▶ EXERCISE INPUT:

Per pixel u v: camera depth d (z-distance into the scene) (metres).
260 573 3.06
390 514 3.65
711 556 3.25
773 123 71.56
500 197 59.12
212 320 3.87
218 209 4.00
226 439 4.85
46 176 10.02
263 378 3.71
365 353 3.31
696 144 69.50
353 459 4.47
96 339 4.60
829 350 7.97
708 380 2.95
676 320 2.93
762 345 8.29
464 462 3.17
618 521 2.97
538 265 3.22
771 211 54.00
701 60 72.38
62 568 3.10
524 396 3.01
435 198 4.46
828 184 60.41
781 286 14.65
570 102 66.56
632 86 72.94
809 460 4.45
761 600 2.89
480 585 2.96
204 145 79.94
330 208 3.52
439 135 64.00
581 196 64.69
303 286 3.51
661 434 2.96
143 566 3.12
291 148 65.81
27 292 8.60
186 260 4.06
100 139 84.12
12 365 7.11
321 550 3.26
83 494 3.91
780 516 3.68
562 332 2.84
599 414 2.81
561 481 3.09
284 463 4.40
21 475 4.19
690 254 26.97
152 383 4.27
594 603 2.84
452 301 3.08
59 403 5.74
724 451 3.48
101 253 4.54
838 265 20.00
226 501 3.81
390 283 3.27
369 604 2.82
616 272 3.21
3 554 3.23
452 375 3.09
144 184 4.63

▶ WORK TO BE COMPLETED: Repeat back the listing above exactly, including every line.

▶ YOUR RESPONSE:
Per pixel u v: camera depth d (z-distance into the scene) (metres).
260 573 3.06
390 514 3.65
711 556 3.25
773 123 71.56
500 197 59.12
212 320 3.87
218 209 4.00
226 439 4.85
46 176 10.02
263 378 3.71
365 353 3.31
696 144 69.50
353 459 4.47
96 339 4.60
829 350 7.97
708 380 2.95
676 320 2.93
762 345 8.29
464 462 3.17
618 521 2.97
538 265 3.22
771 211 54.00
701 60 72.38
62 568 3.10
524 396 3.01
435 198 4.46
828 184 60.41
781 286 14.65
570 102 66.56
632 86 72.94
809 460 4.45
761 600 2.89
480 585 2.96
204 145 79.94
330 208 3.52
439 135 64.00
581 196 64.69
303 286 3.51
661 434 2.96
143 566 3.12
291 148 65.81
27 292 8.60
186 260 4.06
100 139 84.12
12 365 7.11
321 550 3.26
83 494 3.91
780 516 3.68
562 332 2.84
599 414 2.81
561 481 3.09
284 463 4.40
21 475 4.19
690 254 26.97
152 383 4.27
594 603 2.84
452 301 3.08
59 403 5.74
724 451 3.48
101 253 4.54
838 265 20.00
226 501 3.81
390 283 3.27
369 604 2.82
616 272 3.21
3 554 3.23
452 375 3.09
144 184 4.63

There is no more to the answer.